## TASK INSTRUCTIONS
The answer must consist of every line in the records that contains the word "maximum".

## INPUT FOR THIS TASK
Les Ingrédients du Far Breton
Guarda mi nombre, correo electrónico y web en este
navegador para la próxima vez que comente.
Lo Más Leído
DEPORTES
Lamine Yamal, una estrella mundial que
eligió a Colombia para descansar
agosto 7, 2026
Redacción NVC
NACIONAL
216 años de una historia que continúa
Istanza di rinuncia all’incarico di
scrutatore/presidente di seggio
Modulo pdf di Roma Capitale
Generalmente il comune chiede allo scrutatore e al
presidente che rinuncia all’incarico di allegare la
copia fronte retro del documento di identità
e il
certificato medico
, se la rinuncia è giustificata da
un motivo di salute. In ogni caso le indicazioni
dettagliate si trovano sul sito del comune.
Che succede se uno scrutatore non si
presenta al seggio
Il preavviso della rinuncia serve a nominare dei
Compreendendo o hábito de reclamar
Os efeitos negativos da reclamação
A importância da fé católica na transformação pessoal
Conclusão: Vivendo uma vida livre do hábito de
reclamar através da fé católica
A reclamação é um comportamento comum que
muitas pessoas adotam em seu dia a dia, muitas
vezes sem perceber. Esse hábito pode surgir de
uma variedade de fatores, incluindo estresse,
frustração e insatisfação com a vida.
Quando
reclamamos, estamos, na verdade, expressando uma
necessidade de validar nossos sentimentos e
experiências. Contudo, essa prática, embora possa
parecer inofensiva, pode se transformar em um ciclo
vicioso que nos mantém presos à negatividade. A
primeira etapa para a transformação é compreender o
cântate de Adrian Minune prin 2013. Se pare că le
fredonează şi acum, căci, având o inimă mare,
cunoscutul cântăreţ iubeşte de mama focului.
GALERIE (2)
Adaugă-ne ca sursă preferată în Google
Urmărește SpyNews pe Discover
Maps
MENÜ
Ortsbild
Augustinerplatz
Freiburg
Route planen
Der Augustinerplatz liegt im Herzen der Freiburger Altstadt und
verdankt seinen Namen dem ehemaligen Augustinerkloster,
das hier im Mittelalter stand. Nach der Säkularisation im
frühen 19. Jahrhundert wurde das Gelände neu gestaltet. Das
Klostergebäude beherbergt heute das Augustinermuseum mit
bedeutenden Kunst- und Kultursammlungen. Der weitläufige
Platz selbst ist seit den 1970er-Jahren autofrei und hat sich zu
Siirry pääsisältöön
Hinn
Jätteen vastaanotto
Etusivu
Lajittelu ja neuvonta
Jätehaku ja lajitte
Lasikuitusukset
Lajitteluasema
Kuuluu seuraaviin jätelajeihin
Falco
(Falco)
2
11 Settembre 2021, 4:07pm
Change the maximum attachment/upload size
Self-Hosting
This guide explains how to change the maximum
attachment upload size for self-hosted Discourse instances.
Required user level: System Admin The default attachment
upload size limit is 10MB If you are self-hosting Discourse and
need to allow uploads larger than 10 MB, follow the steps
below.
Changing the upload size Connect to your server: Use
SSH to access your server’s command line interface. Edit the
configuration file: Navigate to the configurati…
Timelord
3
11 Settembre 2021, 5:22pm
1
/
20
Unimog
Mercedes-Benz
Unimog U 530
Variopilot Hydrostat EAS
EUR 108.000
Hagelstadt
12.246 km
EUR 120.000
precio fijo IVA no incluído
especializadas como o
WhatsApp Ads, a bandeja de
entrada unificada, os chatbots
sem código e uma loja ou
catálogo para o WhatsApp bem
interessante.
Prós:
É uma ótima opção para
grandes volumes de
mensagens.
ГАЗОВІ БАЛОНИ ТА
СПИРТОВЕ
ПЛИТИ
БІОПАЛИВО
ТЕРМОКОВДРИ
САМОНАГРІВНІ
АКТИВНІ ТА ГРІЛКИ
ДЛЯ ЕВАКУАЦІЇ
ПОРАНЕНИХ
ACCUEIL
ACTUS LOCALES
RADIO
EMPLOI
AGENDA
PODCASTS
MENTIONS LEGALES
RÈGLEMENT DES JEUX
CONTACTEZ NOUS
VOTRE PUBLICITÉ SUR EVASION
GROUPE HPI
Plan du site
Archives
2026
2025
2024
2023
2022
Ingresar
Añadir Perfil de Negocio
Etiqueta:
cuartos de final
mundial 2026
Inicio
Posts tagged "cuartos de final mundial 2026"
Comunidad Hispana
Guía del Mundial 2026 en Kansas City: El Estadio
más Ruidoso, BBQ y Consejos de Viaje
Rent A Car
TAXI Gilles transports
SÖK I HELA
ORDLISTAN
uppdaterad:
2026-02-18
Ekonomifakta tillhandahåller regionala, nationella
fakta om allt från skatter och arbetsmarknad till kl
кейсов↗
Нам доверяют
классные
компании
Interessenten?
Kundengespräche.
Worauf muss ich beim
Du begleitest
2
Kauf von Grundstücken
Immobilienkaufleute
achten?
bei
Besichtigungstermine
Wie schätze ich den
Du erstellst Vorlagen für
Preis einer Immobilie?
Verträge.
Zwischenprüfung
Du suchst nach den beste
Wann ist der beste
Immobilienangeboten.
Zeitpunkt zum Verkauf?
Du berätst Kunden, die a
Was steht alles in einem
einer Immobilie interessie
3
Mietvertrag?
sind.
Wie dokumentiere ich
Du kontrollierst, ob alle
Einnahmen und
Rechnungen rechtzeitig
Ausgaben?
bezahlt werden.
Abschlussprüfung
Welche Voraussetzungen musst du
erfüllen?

## FINISHED EXERCISE
Change the maximum attachment/upload size
This guide explains how to change the maximum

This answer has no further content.